Development of necrosis is a characteristic feature of glioblastoma but its pathogenesis remains poorly understood. The process of poly(ADP-ribosyl)ation in response to DNA damage is mediated by poly(ADP-ribose) polymerase (PARP) and results in NAD+ depletion. The consequent ATP and energy depletion may result in cell necrosis. Therefore PARP activation is a potential candidate for a regulatory role in the pathogenesis of necrosis in glioblastoma. This study investigated whether there might be a relationship between both PARP expression and poly(ADP-ribosyl)ation, and necrosis in glioblastoma. The pattern of expression of PARP and of poly(ADP-ribose) groups in an archival series of glioblastoma was examined using immunohistochemistry. These parameters were also studied in multicellular tumour spheroids, derived from human glioma cell lines in which central necrosis develops with increasing spheroid diameter. Poly(ADP-ribose) groups were expressed in peri-necrotic tumour cells in glioblastoma.
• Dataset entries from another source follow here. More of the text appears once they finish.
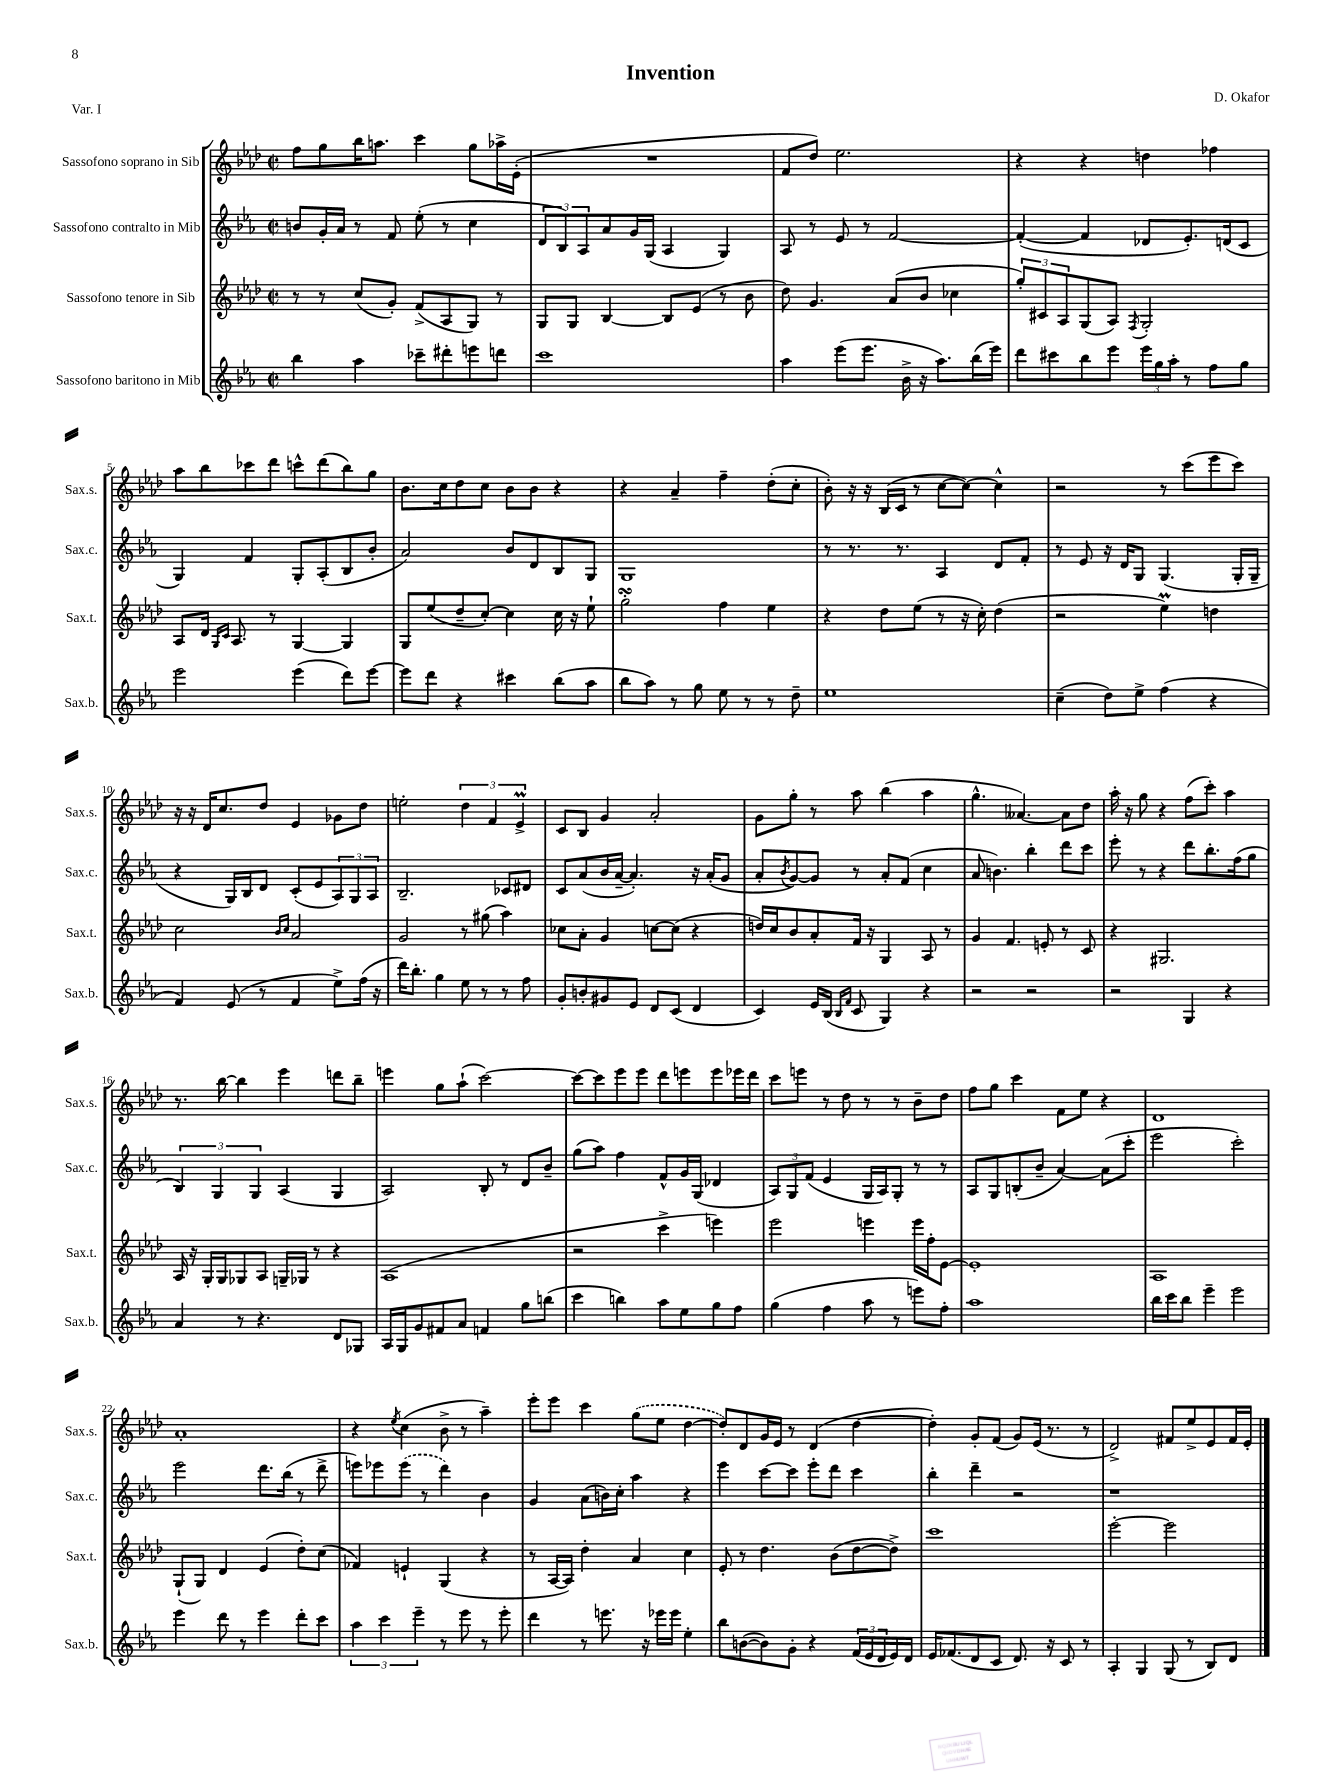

**kern	**kern	**kern	**kern
*part4	*part3	*part2	*part1
*staff4	*staff3	*staff2	*staff1
*I"Sassofono baritono in Mib	*I"Sassofono tenore in Sib	*I"Sassofono contralto in Mib	*I"Sassofono soprano in Sib
*I'Sax.b.	*I'Sax.t.	*I'Sax.c.	*I'Sax.s.
*clefG2	*clefG2	*clefG2	*clefG2
*k[b-e-a-]	*k[b-e-a-d-]	*k[b-e-a-]	*k[b-e-a-d-]
*M2/2	*M2/2	*M2/2	*M2/2
*met(c|)	*met(c|)	*met(c|)	*met(c|)
=1	=1	=1	=1
4bb-\	8r	8bn/L	8ff\L
.	8r	16g'/L	8gg\
.	.	16a-/JJ	.
4aa-\	(8cc/L	8r	16bb-\K
.	.	.	8.aan\J
.	8g'/J)	8f/	.
8ccc-X~\L	(8f^/L	(8ee-'\	4ccc\
8ddd#X'\	8A-/	8r	.
8eeen\	8G/J)	4cc\	8gg\L
8dddn\J	8r	.	16aa-X^\L
.	.	.	(16e-'\JJ
=2	=2	=2	=2
1ccc	8G/L	12d/L	1r
.	.	12B-/)	.
.	8G/J	.	.
.	.	12A-/	.
.	[4B-/	8a-/	.
.	.	16g/L	.
.	.	(16G/JJ	.
.	8B-/L]	4A-/	.
.	(8e-/J	.	.
.	8r	4G/)	.
.	8b-\	.	.
=3	=3	=3	=3
4aa-\	8dd-\)	8A-/	8f/L
.	4.g/	8r	8dd-/J)
(8eee-\L	.	8e-/	2.ee-\
8.eee-\J	.	8r	.
.	(8a-/L	[2f/	.
16b-^\	.	.	.
16r	8b-/J	.	.
8.aa-\L)	.	.	.
.	4cc-X\	.	.
(16bb-\L	.	.	.
16eee-\JJ)	.	.	.
=4	=4	=4	=4
8ddd\L	12gg'/L)	(4f'/_	4r
.	12c#X/	.	.
8ccc#X\	.	.	.
.	12A-/	.	.
8bb-\	(8G/	4f/]	4r
8eee-\J	8A-/J)	.	.
.	8qF/	.	.
24eee-\LL	2G'/	8d-X/L	4ddn\
24gg\	.	.	.
24aa-'\JJ	.	.	.
8r	.	8.e-'/)	.
8ff\L	.	.	4ff-X\
.	.	(16dn/k	.
8gg\J	.	8c/J	.
!!LO:LB:g=z
=5	=5	=5	=5
2eee-\	8A-/L	4G/)	8aa-\L
.	16d-/Jk	.	8bb-\
.	16qqG/LL	.	.
.	16qqc/JJ	.	.
.	8.A-/	.	.
.	.	4f/	8ccc-X\
.	8r	.	8ddd-\J
(4eee-\	[4G/	8G'/L	8cccn^^\L
.	.	(8A-'/	(8ddd-\
8ddd\L)	4G/]	8B-/	8bb-\)
[8eee-\J	.	8b-'/J	8gg\J
=6	=6	=6	=6
8eee-\L]	8G/L	2a-/)	8.b-\L
8ddd\J	(8ee-/	.	.
.	.	.	16cc\k
4r	8dd-~/	.	8dd-\
.	[8cc'/J)	.	8cc\J
4ccc#X\	4cc\]	8b-/L	8b-\L
.	.	8d/	8b-\J
(8bb-\L	16cc\	8B-/	4r
.	16r	.	.
8aa-\J	8ee-`\	8G/J	.
=7	=7	=7	=7
8bb-\L	2ggsSsS'\	1G	4r
8aa-\J)	.	.	.
8r	.	.	4a-~/
8gg\	.	.	.
8ee-\	4ff\	.	4ff~\
8r	.	.	.
8r	4ee-\	.	(8dd-'\L
8dd~\	.	.	8cc'\J
=8	=8	=8	=8
1ee-	4r	8r	8b-'\)
.	.	8.r	16r
.	.	.	16r
.	8dd-\L	.	(16B-/LL
.	.	8.r	16c/JJ
.	(8ee-\J	.	8r
.	8r	4A-/	[8cc\L
.	16r	.	8cc\J_)
.	16cc'\)	.	.
.	(4dd-\	8d/L	4cc^^\]
.	.	8f'/J	.
=9	=9	=9	=9
(4cc~\	2r	8r	2r
.	.	8e-/	.
8dd\L)	.	16r	.
.	.	16d/KL	.
8ee-^\J	.	8G/J	.
(4ff\	4ee-M\)	(4.G/	8r
.	.	.	(8ccc\L
4r	4ddn\	.	8eee-\
.	.	16G'/LL	8ccc\J)
.	.	16G~/JJ	.
!!LO:LB:g=z
=10	=10	=10	=10
4f/)	2cc\	4r	16r
.	.	.	16r
.	.	.	16d-/KL
.	.	.	8.cc/
(8e-/	.	16G/LL)	.
.	.	16B-/J	.
8r	.	8d/J	8dd-/J
.	16qqb-/LL	.	.
.	16qqcc/JJ	.	.
4f/	2a-/	(8c'/L	4e-/
.	.	8e-/	.
8ee-^\L)	.	12A-/)	8g-X\L
.	.	12G/	.
(16ff\Jk	.	.	8dd-\J
.	.	12A-/J	.
16r	.	.	.
=11	=11	=11	=11
16ddd\KL)	2g/	2.B-~/	2een'\
8.bb-'\J	.	.	.
4gg\	.	.	.
8ee-\	8r	.	6dd-\
8r	(8gg#X\	.	.
.	.	.	6f/
8r	4aa-\)	8c-X/L	.
.	.	.	6e-M^/
8ff\	.	8d#X/J	.
=12	=12	=12	=12
8g'/L	8cc-X\L	8c/L	8c/L
8bn'/	8a-'\J	(8a-/	8B-/J
8g#X/	4g/	16b-/L	4g/
.	.	[16a-~/JJ	.
8e-/J	.	4.a-'/])	.
8d/L	[8ccn\L	.	2a-'/
(8c/J	(8cc\J]	.	.
4d/	4r	16r	.
.	.	(16a-'/KL	.
.	.	8g/J	.
=13	=13	=13	=13
4c/)	16ddn/LL)	8a-'/L	8g\L
.	16cc/J	.	.
.	.	8qb-/	.
.	8b-/	[8g/)	8gg'\J
16e-/LL	8a-'/	8g/J]	8r
(16B-/JJ	.	.	.
16qqB-/LL	.	.	.
16qqf/JJ	.	.	.
8c/	16f/Jk	8r	8aa-\
.	16r	.	.
4G/)	4G/	8a-'/L	(4bb-\
.	.	(8f/J	.
4r	8A-/	4cc\	4aa-\
.	8r	.	.
=14	=14	=14	=14
2r	4g/	8a-/	4.gg^^\
.	.	4.bn\)	.
.	4.f/	.	.
.	.	.	[4.a--X/)
2r	.	4bb-'\	.
.	8en'/	.	.
.	8r	8ddd\L	8a--\L]
.	8c/	8ccc\J	8dd-\J
=15	=15	=15	=15
2r	4r	8eee-'\	16aa-'\
.	.	.	16r
.	.	8r	8gg\
.	2.G#X/	4r	4r
4G/	.	8ddd\L	(8ff\L
.	.	8.bb-'\	8ccc'\J)
4r	.	.	4aa-\
.	.	(16ff\k	.
.	.	8gg\J	.
!!LO:LB:g=z
=16	=16	=16	=16
4a-/	16A-/	6B-/)	8.r
.	16r	.	.
.	16G'/LL	.	.
.	.	6G/	.
.	16G/J	.	[16bb-\
8r	8G-X/	.	4bb-\]
.	.	6G/	.
4.r	8A-/J	.	.
.	16Gn~/LL	(4A-/	4eee-\
.	16G-X/JJ	.	.
.	8r	.	.
8d/L	4r	4G/	8dddn\L
8G-X/J	.	.	8bb-~\J
=17	=17	=17	=17
16A-/LL	(1A-	2A-/)	4eeen\
16G/J	.	.	.
8g/	.	.	.
8f#X/	.	.	8gg\L
8a-/J	.	.	(8aa-`\J
4fn/	.	8B-'/	[2ccc\)
.	.	8r	.
8gg\L	.	8d/L	.
(8bbn\J	.	8b-~/J	.
=18	=18	=18	=18
4ccc\	2r	(8gg\L	8ccc\L_
.	.	8aa-\J)	8ccc\]
4bbn\)	.	4ff\	8eee-\
.	.	.	8eee-\J
8aa-\L	4ccc^\	8f^^/L	8ddd-\L
8ee-\	.	16g/L	8eeen\
.	.	(16G/JJ	.
8gg\	4eeen\)	4d-X/	8eee\
8ff\J	.	.	16eee-X\L
.	.	.	16ddd-\JJ
=19	=19	=19	=19
(4gg\	2eee-\	12A-/L)	8ccc\L
.	.	12G/	.
.	.	.	8eeen\J
.	.	(12f/J	.
4ff\	.	4e-/	8r
.	.	.	8dd-\
8aa-\	4eeen\	16G/LL	8r
.	.	16A-/J)	.
8r	.	8G'/J	8r
8eeen\L)	16eee\LL	8r	8b-~\L
.	16ff'\J	.	.
8ff'\J	[8e-\J	8r	8dd-\J
=20	=20	=20	=20
1aa-	1e-']	8A-/L	8ff\L
.	.	8G/	8gg\J
.	.	(8Bn'/	4ccc\
.	.	8b-~/J	.
.	.	[4a-/)	8f\L
.	.	.	8ee-\J
.	.	(8a-\L]	4r
.	.	8ccc'\J	.
=21	=21	=21	=21
16bb-\LL	1A-	2eee-\	1d-
16ccc\J	.	.	.
8bb-\J	.	.	.
4eee-~\	.	.	.
2eee-\	.	2ccc'\)	.
!!LO:LB:g=z
=22	=22	=22	=22
4eee-\	(8G`/L	2eee-\	1a-'
.	8G/J)	.	.
8ddd\	4d-/	.	.
8r	.	.	.
4eee-\	(4e-/	8.ddd\L	.
.	.	(16bb-\Jk	.
8ddd'\L	8dd-'\L)	8r	.
8ccc\J	(8cc\J	8ddd^\	.
=23	=23	=23	=23
6aa-\	4f-X/)	8eeen\L)	4r
.	.	8eee-X\	.
6ccc\	.	.	.
.	.	.	8qee-/
.	4en`/	(8eee-\J	(4cc\
6eee-~\	.	.	.
.	.	8r	.
8r	(4G/	4ddd\)	8b-^\
8eee-\	.	.	8r
8r	4r	4b-\	4aa-~\)
8eee-'\	.	.	.
=24	=24	=24	=24
4ddd\	8r	4g/	8eee-'\L
.	[16A-/LL	.	8eee-\J
.	16A-/JJ])	.	.
8r	4dd-'\	(8a-\L	4ccc\
8.eeen\	.	16bn\L)	.
.	.	16cc'\JJ	.
.	4a-/	4aa-\	(8gg\L
16r	.	.	.
16eee-X\LL	.	.	8ee-\J
16eee-\JJ	.	.	.
4ee-'\	4cc\	4r	[4dd-\
=25	=25	=25	=25
8bb-\L	8e-'/	4eee-\	8dd-'/L])
([8bn\	8r	.	8d-/
8b\])	4.dd-\	[8ccc\L	16g/L
.	.	.	16e-/JJ
8g'\J	.	8ccc\J]	8r
4r	.	8eee-'\L	(4d-/
.	(8b-\L	8ddd\J	.
(24f/LL	[8dd-\	4ccc\	[4dd-\
24e-/	.	.	.
24d/	.	.	.
16e-/)	8dd-^\J])	.	.
16d/JJ	.	.	.
=26	=26	=26	=26
16e-/KL	1ccc	4bb-'\	4dd-'\])
(8.f-X/	.	.	.
8d/	.	4ddd~\	8g'/L
8c/J	.	.	(8f/J
8.d/)	.	2r	8g/L)
.	.	.	(16e-/Jk
16r	.	.	8.r
8c/	.	.	.
8r	.	.	8r
=27	=27	=27	=27
4A-'/	[2eee-'\	1r	2d-^/)
4G/	.	.	.
(8G/	2eee-\]	.	8f#X/L
8r	.	.	8ee-^/
8B-/L)	.	.	8e-/
8d/J	.	.	16f#/L
.	.	.	16e-'/JJ
==	==	==	==
*-	*-	*-	*-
In the spheroid model poly(ADP-ribosyl)ation was seen centrally in pre-necrotic and necrotic cells with increasing spheroid diameter. PARP was widely expressed in viable tumour cells in the glioblastoma sections. In the spheroids, PARP expression, which was initially diffuse, became confined to the outer proliferative zone with increasing diameter. The pattern of expression of poly(ADP-ribose) groups in the spheroids and in glioblastoma raises the possibility that poly(ADP-ribosyl)ation may play a role in the development of necrosis in glioma. The high basal PARP expression in both glioblastoma and the spheroids suggests that this enzyme may have additional roles in glioma cell biology.